Political Assembly

Podcast 'Anthropology of Political Assembly'
This monthly podcast, Anthropology of Political Assembly, convenes conversations with anthropologists and ethnographers whose work engages questions concerning notions of the political collective... more

Members of this working group are interested in the material and semiotic enactment of political assembly, starting with key modes such as the people, the population, the crowd, and the public. We respond to the significant ways in which an emphasis on collectivity has defined political life in recent times – resurgent “populisms”, mobilizations around racist violence and environmental catastrophe, illiberal democracies, religious revivalisms. But we also take up these concerns in light of long-standing debates in social and political theory over the puzzle and pressure of the collective, among them arguments about sovereignty and popular will, charisma and authority, and the very possibility of meaningful representation. Our inquiries explore the conceptually distinct but practically intertwined and temporally recursive relations at four key points of focus which cross diverse sites and scales:

First, we explore institutionalized representations and conceptualizations of assembly, including those generated within apparatuses of “states” as well as those of trans-state actors (e.g., transnational institutions, developments projects) within global circuits of capital, authority, and aspiration. How are key modes of assembly – people, population, crowd, public – made legible, tangible, or otherwise sensible (discursively, visually, numerically) through various “official” or authoritative media and materials? We track, for example, the production of official statistics, censuses, survey maps, planning documents, policy frameworks, regulations and rules.

Second, we explore representations and conceptualizations of assembly that are less institutionalized and less officially empowered. This includes, for instance, the idioms, imaginings, and images that emanate and circulate in popular discourses and everyday talk, in transregional and cross-border articulations, in music, poetry, theatre, and performance, and in quotidian interactions and exchanges. Attending to such noninstitutionalized – so-called “informal” – representations means attending as well to the question of what counts as an “institution” (when, where, and by whom), and to the practices and processes by means of which certain discourses and images might become naturalized and institutionalized or challenge received, hegemonic representations and conceptualizations of assembly.
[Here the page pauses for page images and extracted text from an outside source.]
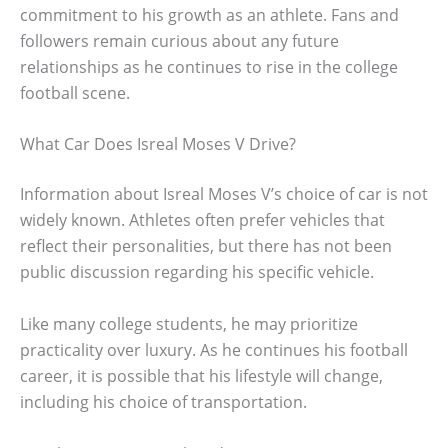
commitment to his growth as an athlete. Fans and
followers remain curious about any future
relationships as he continues to rise in the college
football scene.
What Car Does Isreal Moses V Drive?
Information about Isreal Moses V’s choice of car is not
widely known. Athletes often prefer vehicles that
reflect their personalities, but there has not been
public discussion regarding his specific vehicle.
Like many college students, he may prioritize
practicality over luxury. As he continues his football
career, it is possible that his lifestyle will change,
including his choice of transportation.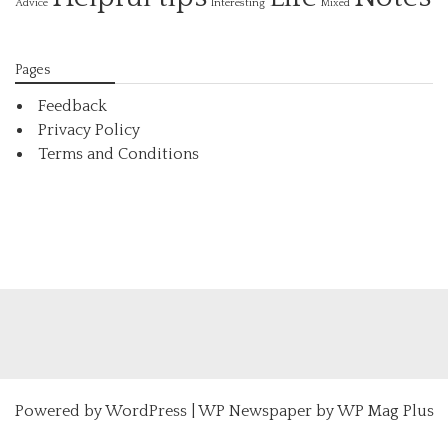
Interesting
Advice
Mixed
Pages
Feedback
Privacy Policy
Terms and Conditions
Powered by
WordPress
|
WP Newspaper by WP Mag Plus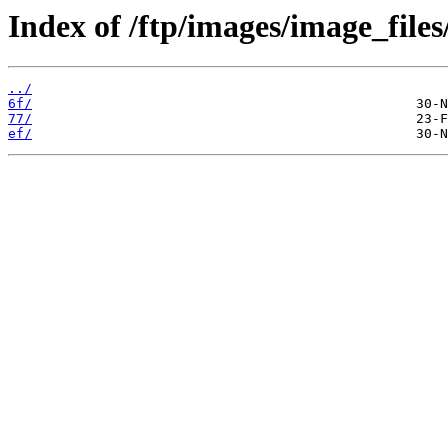
Index of /ftp/images/image_files
../
6f/
77/
ef/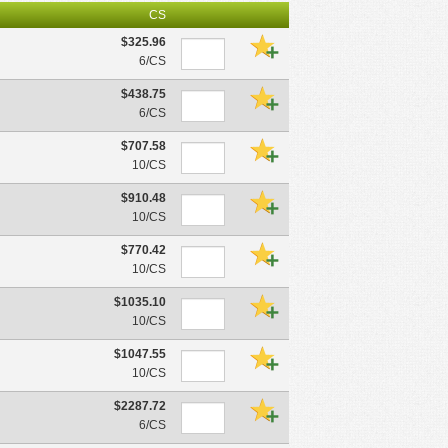
CS
$325.96
6/CS
$438.75
6/CS
$707.58
10/CS
$910.48
10/CS
$770.42
10/CS
$1035.10
10/CS
$1047.55
10/CS
$2287.72
6/CS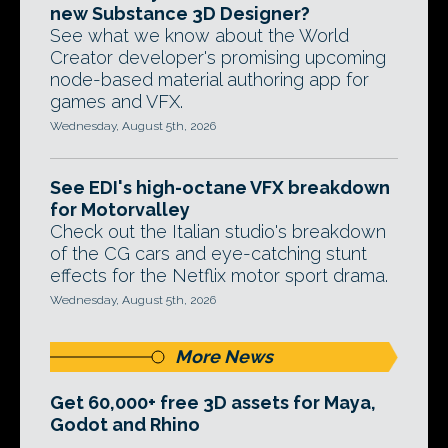
new Substance 3D Designer?
See what we know about the World
Creator developer's promising upcoming
node-based material authoring app for
games and VFX.
Wednesday, August 5th, 2026
See EDI's high-octane VFX breakdown
for Motorvalley
Check out the Italian studio's breakdown
of the CG cars and eye-catching stunt
effects for the Netflix motor sport drama.
Wednesday, August 5th, 2026
More News
Get 60,000+ free 3D assets for Maya,
Godot and Rhino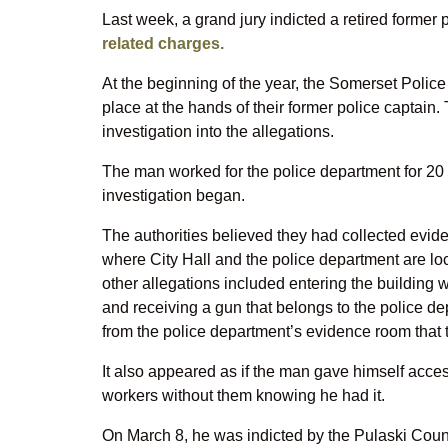
Last week, a grand jury indicted a retired forme
related charges.
At the beginning of the year, the Somerset Police
place at the hands of their former police captain
investigation into the allegations.
The man worked for the police department for 20 
investigation began.
The authorities believed they had collected evi
where City Hall and the police department are loc
other allegations included entering the building
and receiving a gun that belongs to the police
from the police department’s evidence room that 
It also appeared as if the man gave himself access
workers without them knowing he had it.
On March 8, he was indicted by the Pulaski Count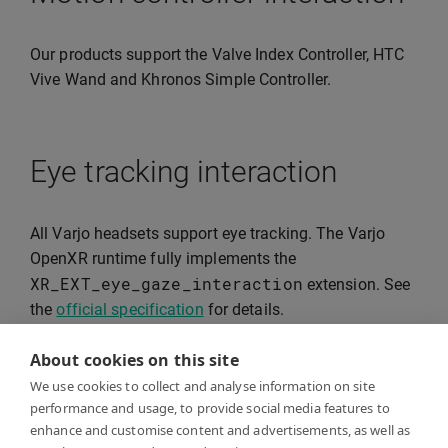
Our products support the Valve Index Controller, HTC
Vive Wand and Khronos Simple Controller.
Eye tracking interaction
All Varjo headsets support eye tracking. The Varjo
OpenXR runtime fully implements the
XR_EXT_eye_gaze_interaction
extension. See
the
official specification
for details.
About cookies on this site
We use cookies to collect and analyse information on site
Hand tracking
performance and usage, to provide social media features to
enhance and customise content and advertisements, as well as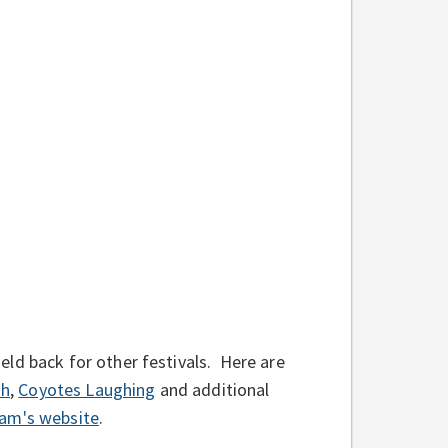
ld back for other festivals. Here are
sh
,
Coyotes Laughing
and additional
ram's website
.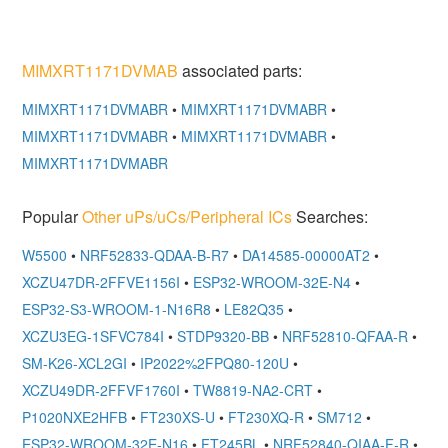
MIMXRT1171DVMAB
associated parts:
MIMXRT1171DVMABR
•
MIMXRT1171DVMABR
•
MIMXRT1171DVMABR
•
MIMXRT1171DVMABR
•
MIMXRT1171DVMABR
Popular
Other uPs/uCs/Peripheral ICs
Searches:
W5500
•
NRF52833-QDAA-B-R7
•
DA14585-00000AT2
•
XCZU47DR-2FFVE1156I
•
ESP32-WROOM-32E-N4
•
ESP32-S3-WROOM-1-N16R8
•
LE82Q35
•
XCZU3EG-1SFVC784I
•
STDP9320-BB
•
NRF52810-QFAA-R
•
SM-K26-XCL2GI
•
IP2022%2FPQ80-120U
•
XCZU49DR-2FFVF1760I
•
TW8819-NA2-CRT
•
P1020NXE2HFB
•
FT230XS-U
•
FT230XQ-R
•
SM712
•
ESP32-WROOM-32E-N16
•
FT245BL
•
NRF52840-QIAA-F-R
•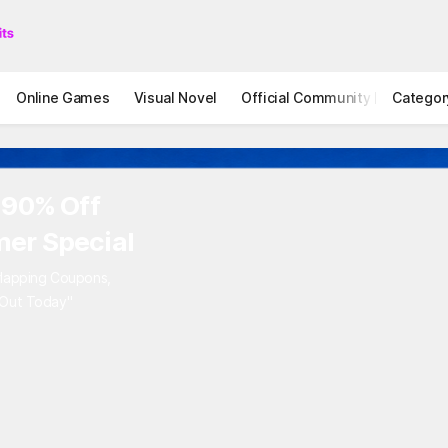
Online Games
Visual Novel
Official Community
Categor
STOVE I
 90% Off
er Special
rlapping Coupons,
 Out Today"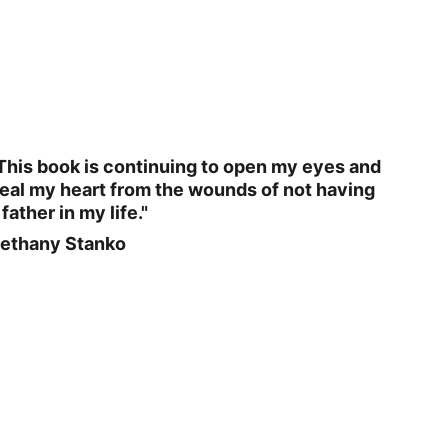
This book is continuing to open my eyes and 
eal my heart from the wounds of not having 
 father in my life."
ethany Stanko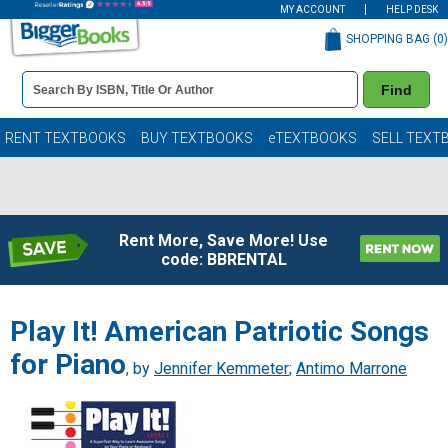
MY ACCOUNT
HELP DESK
SHOPPING BAG (
0
)
Book
Find
Details
Search
Bar
Books
RENT TEXTBOOKS
BUY TEXTBOOKS
eTEXTBOOKS
SELL TEXT
Rent More, Save More! Use
code: BBRENTAL
Play It! American Patriotic Songs
for Piano
, by
Jennifer Kemmeter
;
Antimo Marrone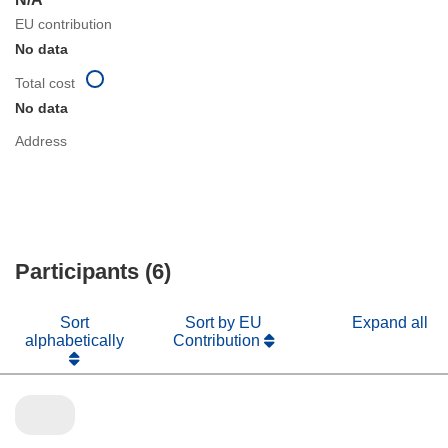
EU contribution
No data
Total cost
No data
Address
Participants (6)
Sort
Sort by EU
Expand all
alphabetically
Contribution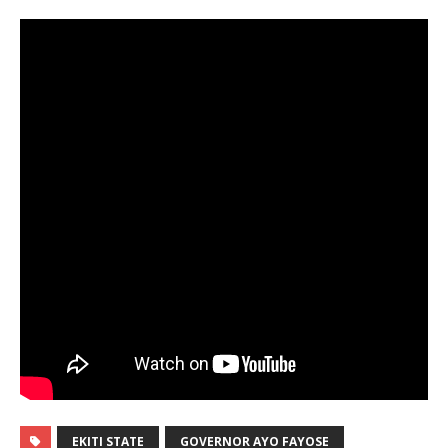
EKITI STATE
GOVERNOR AYO FAYOSE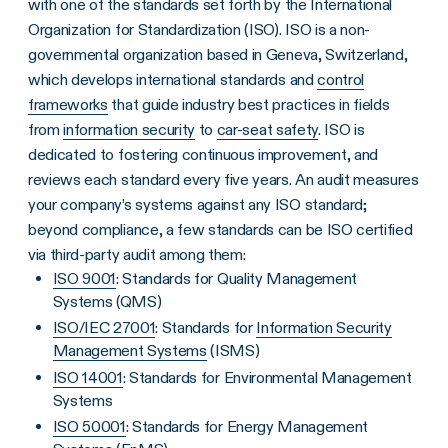
with one of the standards set forth by the International
Organization for Standardization (ISO). ISO is a non-
governmental organization based in Geneva, Switzerland,
which develops international standards and
control
frameworks
that guide industry best practices in fields
from
information security
to
car-seat safety
. ISO is
dedicated to fostering continuous improvement, and
reviews each standard every five years. An audit measures
your company’s systems against any ISO standard;
beyond compliance, a few standards can be ISO certified
via third-party audit among them:
ISO 9001
: Standards for Quality Management
Systems (QMS)
ISO/IEC 27001
: Standards for
Information Security
Management Systems
(ISMS)
ISO 14001
: Standards for Environmental Management
Systems
ISO 50001
: Standards for Energy Management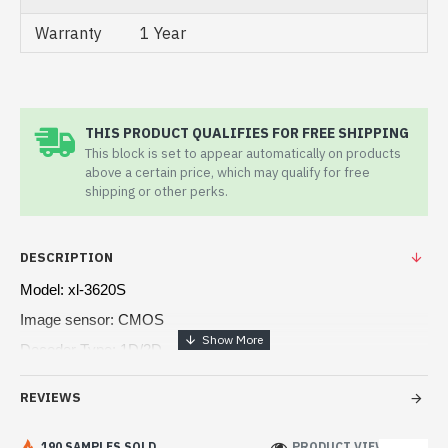
Warranty
1 Year
THIS PRODUCT QUALIFIES FOR FREE SHIPPING
This block is set to appear automatically on products
above a certain price, which may qualify for free
shipping or other perks.
DESCRIPTION
Model: xl-3620S
Image sensor: CMOS
Decoder Type: 1D/2D
Scanning speed: 60fps/s
REVIEWS
Image Size: 640 x 480 pixels
190 SAMPLES SOLD
PRODUCT VIEWS: 205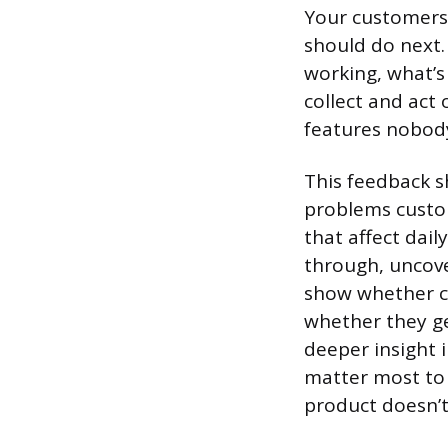
Your customers 
should do next.
working, what’s
collect and act
features nobod
This feedback s
problems custom
that affect dail
through, uncove
show whether c
whether they ge
deeper insight 
matter most to 
product doesn’t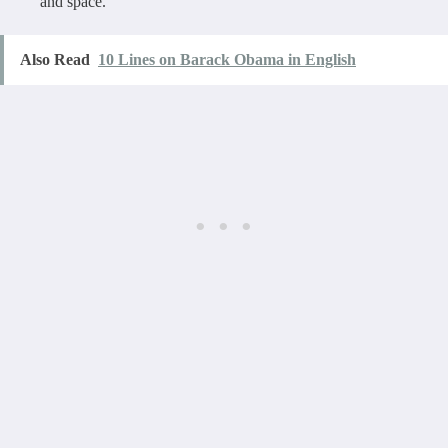
and space.
Also Read
10 Lines on Barack Obama in English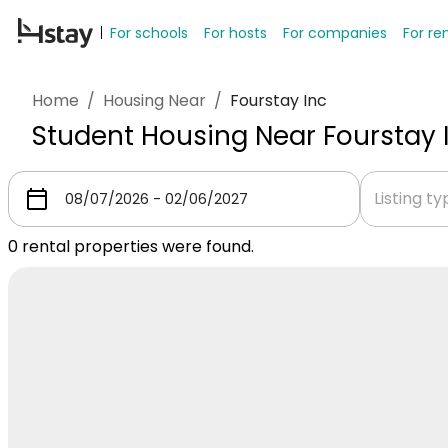
For schools
For hosts
For companies
For re
Home
/
Housing Near
/
Fourstay Inc
Student Housing Near Fourstay 
Listing t
0
rental properties were found.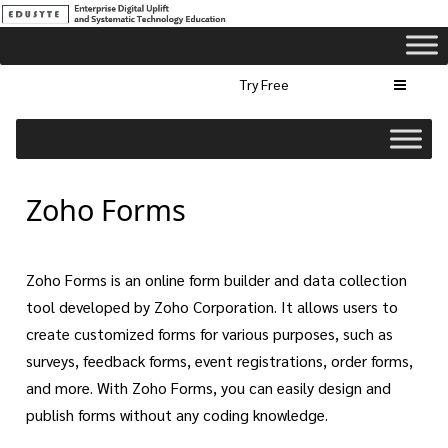
Try Free
Zoho Forms
Zoho Forms is an online form builder and data collection
tool developed by Zoho Corporation. It allows users to
create customized forms for various purposes, such as
surveys, feedback forms, event registrations, order forms,
and more. With Zoho Forms, you can easily design and
publish forms without any coding knowledge.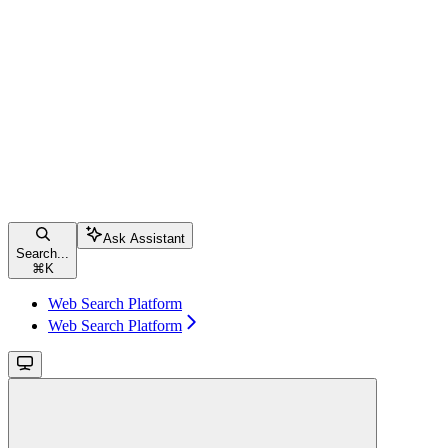
Ask Assistant
Search...
⌘
K
Web Search Platform
Web Search Platform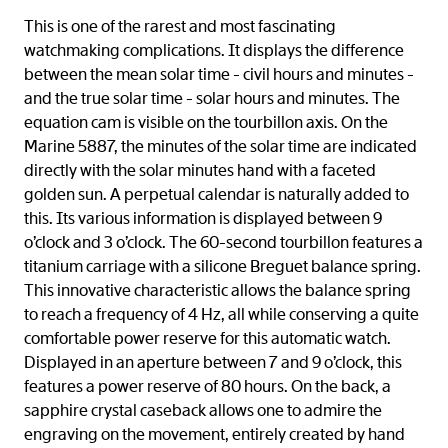
This is one of the rarest and most fascinating
watchmaking complications. It displays the difference
between the mean solar time - civil hours and minutes -
and the true solar time - solar hours and minutes. The
equation cam is visible on the tourbillon axis. On the
Marine 5887, the minutes of the solar time are indicated
directly with the solar minutes hand with a faceted
golden sun. A perpetual calendar is naturally added to
this. Its various information is displayed between 9
o’clock and 3 o’clock. The 60-second tourbillon features a
titanium carriage with a silicone Breguet balance spring.
This innovative characteristic allows the balance spring
to reach a frequency of 4 Hz, all while conserving a quite
comfortable power reserve for this automatic watch.
Displayed in an aperture between 7 and 9 o’clock, this
features a power reserve of 80 hours. On the back, a
sapphire crystal caseback allows one to admire the
engraving on the movement, entirely created by hand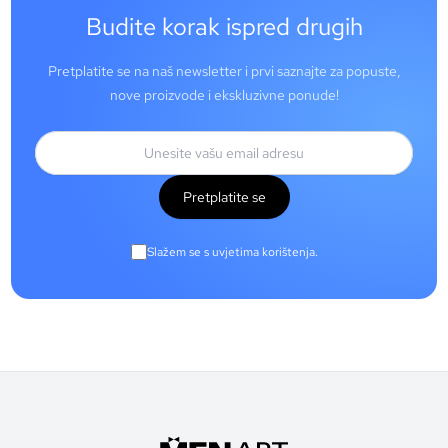
Budite korak ispred drugih
Pretplatite se na naš newsletter i prvi saznajte za popuste,
nove proizvode i ekskluzivne ponude!
Pretplatite se
Slažem se s uvjetima korištenja.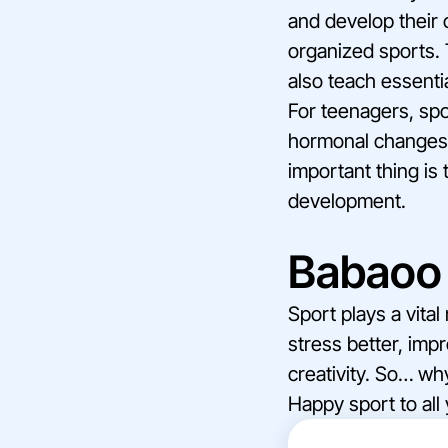
and develop their 
organized sports. 
also teach essentia
For teenagers, spo
hormonal changes. 
important thing is 
development.
Babaoo 
Sport plays a vita
stress better, imp
creativity. So… wh
Happy sport to all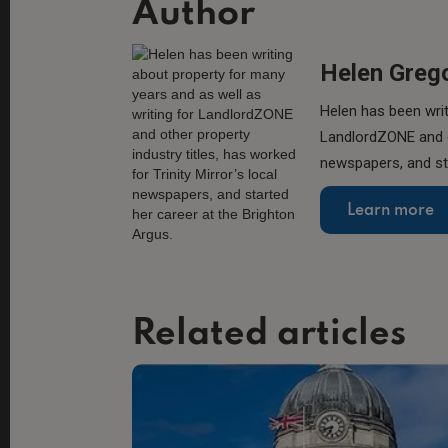
Author
Helen Greg
Helen has been writ
LandlordZONE and ot
newspapers, and sta
Learn more
Related articles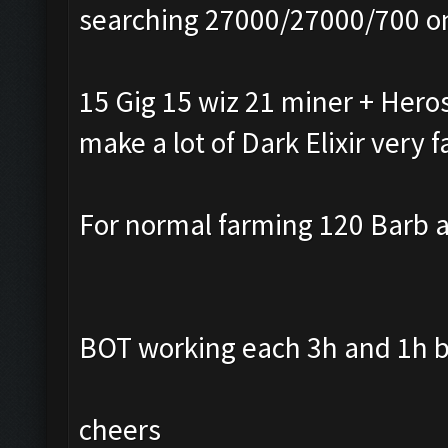
searching 27000/27000/700 o
15 Gig 15 wiz 21 miner + Heros
make a lot of Dark Elixir very f
For normal farming 120 Barb a
BOT working each 3h and 1h b
cheers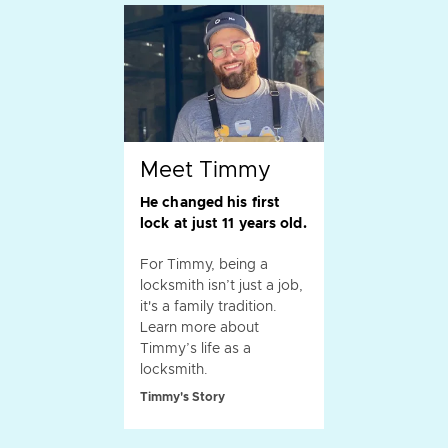
Meet Timmy
He changed his first
lock at just 11 years old.
For Timmy, being a
locksmith isn’t just a job,
it's a family tradition.
Learn more about
Timmy’s life as a
locksmith.
Timmy's Story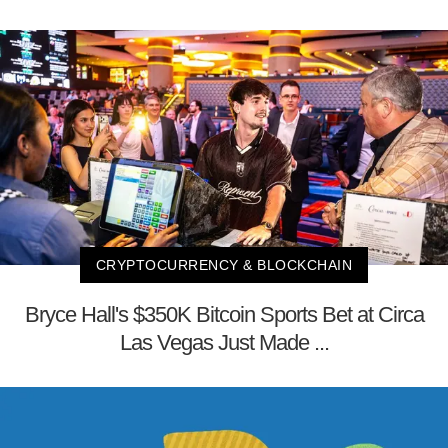
CRYPTOCURRENCY & BLOCKCHAIN
Bryce Hall's $350K Bitcoin Sports Bet at Circa
Las Vegas Just Made ...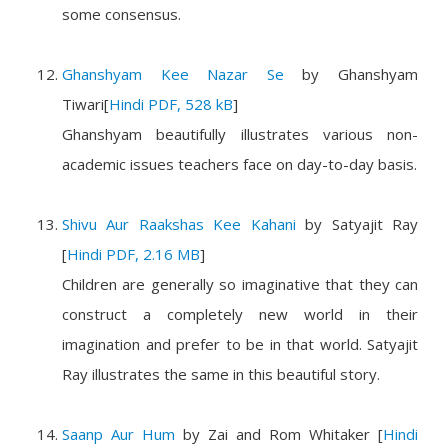
some consensus.
Ghanshyam Kee Nazar Se
by
Ghanshyam
Tiwari
[
Hindi PDF, 528 kB
]
Ghanshyam beautifully illustrates various non-
academic issues teachers face on day-to-day basis.
Shivu Aur Raakshas Kee Kahani
by
Satyajit Ray
[
Hindi PDF, 2.16 MB
]
Children are generally so imaginative that they can
construct a completely new world in their
imagination and prefer to be in that world. Satyajit
Ray illustrates the same in this beautiful story.
Saanp Aur Hum
by
Zai and Rom Whitaker
[
Hindi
Our third point of focus attends to the concrete materializations in space and time of representations and conceptualizations of human assembly. What is entailed in the material-practical work of actually producing assembly – whether such assembly is conceptualized as people, population, crowd, public, or something else? We focus here on activities that concentrate bodies in time and space – activities as wide-ranging as door-to-door organizing, the procuring of permits from local government and police, and the hiring of cash-compensated crowds. Moreover, we are interested here not only in the real-time materialization of assembly in the fleshy time-space of public appearance, but also in the wider circulations of material representations of assemblies and gatherings in spreadsheets, in social media, in mass-media clips, and in charts, graphs, and surveys.

Fourth, we are interested in the recursive ways in which all of three of these concerns shape and reshape one another in the context of political life. That is, we trace the interactions among representations and conceptualizations of both institutionalized and non-institutionalized assembly, along with their material-practical forms and media. We take up this concern at moments of overt political contestation as well as in the muted struggles of everyday life. We focus especially on the ways in which this happens in the context of electoral democracy and bids to political representation – that is, in bids to inhabit and wield the authority of elected offices where political democracy is formally institutionalized and empowered. This recursive attention to various representations and materializations of political forms of assembly – people, the population, the crowd, and the public – allows for an account of how they come to be empowered and materially instantiated in time and space, and also of how they change.